TO-DO ITEM: Once you find the line in the listing below that contains "You can see it all in: https://", copy it and every following line exactly, stopping at the end.

DATA FOR THE TASK:

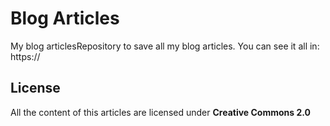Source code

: # Blog Articles
My blog articlesRepository to save all my blog articles.
You can see it all in: https://

## License
All the content of this articles are licensed under **Creative Commons 2.0**
<!--stackedit_data:
eyJoaXN0b3J5IjpbLTE2MDQwOTA2MzddfQ==
-->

FINISHED EXERCISE:
You can see it all in: https://

## License
All the content of this articles are licensed under **Creative Commons 2.0**
<!--stackedit_data:
eyJoaXN0b3J5IjpbLTE2MDQwOTA2MzddfQ==
-->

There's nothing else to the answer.